# Knoxville - The legend that is.



## Guest (Jul 18, 2011)

Meet the little fella that has been the route of today's issues. (due to my dad getting him for me).
(here's the thread on it; http://www.petforums.co.uk/general-chat/178527-really-upset.html)

Guess which one he is....









Yus you guessed...the biggest.









He is a Cinnocot high pinto.


----------



## LyndaDanny (Jan 23, 2011)

He is ever so cute.

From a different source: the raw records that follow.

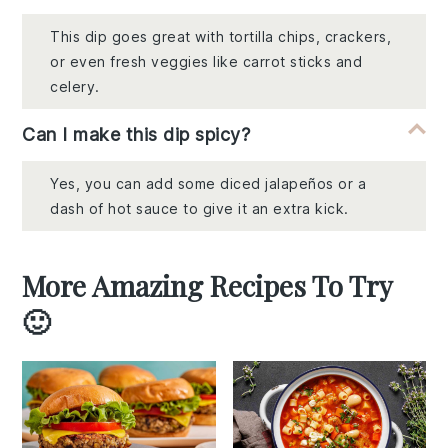
This dip goes great with tortilla chips, crackers,
or even fresh veggies like carrot sticks and
celery.
Can I make this dip spicy?
Yes, you can add some diced jalapeños or a
dash of hot sauce to give it an extra kick.
More Amazing Recipes To Try
🙂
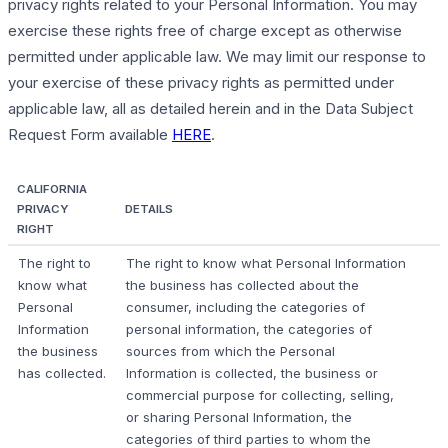
privacy rights related to your Personal Information. You may
exercise these rights free of charge except as otherwise
permitted under applicable law. We may limit our response to
your exercise of these privacy rights as permitted under
applicable law, all as detailed herein and in the Data Subject
Request Form available
HERE
.
CALIFORNIA
PRIVACY
DETAILS
RIGHT
The right to
The right to know what Personal Information
know what
the business has collected about the
Personal
consumer, including the categories of
Information
personal information, the categories of
the business
sources from which the Personal
has collected.
Information is collected, the business or
commercial purpose for collecting, selling,
or sharing Personal Information, the
categories of third parties to whom the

That first pic looks like an overhead shot of little cacti


----------



## Guest (Jul 18, 2011)

Hehe, he's my baby.


----------



## Guest (Jul 19, 2011)

D'awww he is gorgeous, you deserve him hun


----------



## Cassia (May 28, 2011)

Lmao was about to ask you why you'd called a cuctus Knoxville hahaha then scrolled down and discovered the CUTENESS


----------



## manic rose (Mar 12, 2011)

aw they look so odd but cute


----------



## Sarah+Hammies (Jul 20, 2009)

He is lovely  Plus i guessed right!! hehe :thumbup:

I saw what happened with the other hoglet which is a pain!


----------



## niki87 (Nov 18, 2009)

Oh my oh my!!!!!!!!!!!!!!!!!!!!!!!!!! :thumbup:


----------



## vizzy24 (Aug 31, 2008)

Ah what a cutie


----------